Gentoo-Fu: Optimizing the build process

This is another Gentoo post, not strictly related to KDE, but a follow-up to my previous post, building KDE branches (such as 4.9 and master). Ccache can greatly reduce the build time for these constantly updated packages, but here I’ll present some other tips & tricks. These optimizations are applied system-wide and will therefore improve the build process for all packages, not just live/KDE-specific.

These optimizations are backed up by testing data which I myself performed on my system (Intel Core i5 3570K @ 3.40 GHz, 8GB DDR3 RAM @ 1333Mhz) in a proper environment (each run was performed after a cold boot to avoid any unwanted caching by the OS). The following optimizations were tested:

  • Moving the build directory to RAM (tmpfs)
  • Quiet build (redirect build output to log files)
  • Building multiple packages at once
  • Performing debug-less builds

Another possible optimization is setting emerge’s niceness to a more appropriate level, but I didn’t get around to testing it.

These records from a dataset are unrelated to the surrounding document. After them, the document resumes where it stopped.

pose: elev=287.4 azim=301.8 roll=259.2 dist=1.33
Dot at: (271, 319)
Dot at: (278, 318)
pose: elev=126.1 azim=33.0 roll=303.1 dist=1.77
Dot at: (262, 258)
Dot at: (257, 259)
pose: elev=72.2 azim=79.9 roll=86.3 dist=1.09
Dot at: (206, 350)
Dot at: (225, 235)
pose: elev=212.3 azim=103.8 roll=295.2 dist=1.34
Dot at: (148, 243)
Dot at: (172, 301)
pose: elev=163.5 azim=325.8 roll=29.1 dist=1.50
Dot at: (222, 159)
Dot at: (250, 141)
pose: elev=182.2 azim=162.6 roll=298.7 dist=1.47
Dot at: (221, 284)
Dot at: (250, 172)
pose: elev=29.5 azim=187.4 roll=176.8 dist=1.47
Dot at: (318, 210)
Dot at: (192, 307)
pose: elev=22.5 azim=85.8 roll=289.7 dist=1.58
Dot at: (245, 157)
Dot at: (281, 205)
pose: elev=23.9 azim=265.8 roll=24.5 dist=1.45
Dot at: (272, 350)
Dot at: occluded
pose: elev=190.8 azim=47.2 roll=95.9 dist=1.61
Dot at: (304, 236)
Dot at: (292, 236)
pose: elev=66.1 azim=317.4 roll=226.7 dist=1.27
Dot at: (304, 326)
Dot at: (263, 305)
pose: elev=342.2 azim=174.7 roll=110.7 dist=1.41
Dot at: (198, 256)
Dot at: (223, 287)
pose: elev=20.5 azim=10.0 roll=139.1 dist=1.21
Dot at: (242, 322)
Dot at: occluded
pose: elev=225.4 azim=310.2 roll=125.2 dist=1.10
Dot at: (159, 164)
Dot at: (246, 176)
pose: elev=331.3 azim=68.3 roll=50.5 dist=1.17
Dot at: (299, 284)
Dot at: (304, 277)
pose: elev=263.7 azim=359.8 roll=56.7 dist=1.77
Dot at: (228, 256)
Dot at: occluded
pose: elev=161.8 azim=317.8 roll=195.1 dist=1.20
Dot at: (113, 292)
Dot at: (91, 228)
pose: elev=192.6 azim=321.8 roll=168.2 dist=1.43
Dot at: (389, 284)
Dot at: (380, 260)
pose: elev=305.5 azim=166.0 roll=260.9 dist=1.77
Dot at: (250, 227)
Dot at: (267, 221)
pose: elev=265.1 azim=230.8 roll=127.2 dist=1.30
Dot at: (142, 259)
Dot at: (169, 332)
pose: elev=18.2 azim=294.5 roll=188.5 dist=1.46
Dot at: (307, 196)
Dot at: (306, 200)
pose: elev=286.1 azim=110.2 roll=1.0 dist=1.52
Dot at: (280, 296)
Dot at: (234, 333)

Building from RAM & Quiet Builds

The first test was timing the build process for kdelibs (without ccache and after a cold boot as explained above). It includes the first two optimizations in order to create a nice comparison table (HDD/RAM building and --quiet-build=y/n). Furthermore this test was conducted both in a non-accelerated KMS console (booting in single-user mode) and in an accelerated X-console (Konsole in a KDE session).

Before dumping the results, I will explain how the used optimizations were achieved:

Moving the build directory to RAM (tmpfs):

This is easily done with the following command:

mount tmpfs /var/tmp/portage/ -t tmpfs -o uid=250,gid=250,mode=0775,size=75%

To make it permanent add the following line in /etc/fstab:

tmpfs /var/tmp/portage tmpfs uid=250,gid=250,mode=0775,size=75% 0 0

So we actually mount a tmpfs instance over /var/tmp/portage (portage’s default build path), assign proper read/write privileges to the ‘portage’ user and group (preserving the original mode bits) and set a maximum size of 75% of your RAM. As a side note, tmpfs mounts act as a stack: when you umount this tmpfs instance, the original /var/tmp/portage contents will be revealed underneath (more information in this excellent article). Setting the appropriate permissions is quite straight-forward; I have just retained the original values. Lastly, setting a size of 75% of your RAM ups the default value of 50% (useful for packages with a large code base – i.e. chromium). You really shouldn’t set ‘size=0’ (i.e. disable size restrictions): a memory-hungry build will irreversibly hog and crash your machine instead of getting killed for running out of memory (more information in the above article and in the kernel’s following file: Documentation/filesystems/tmpfs.txt). This isn’t very cool: I did this with a chromium debug build on RAM and the kernel eventually crashed!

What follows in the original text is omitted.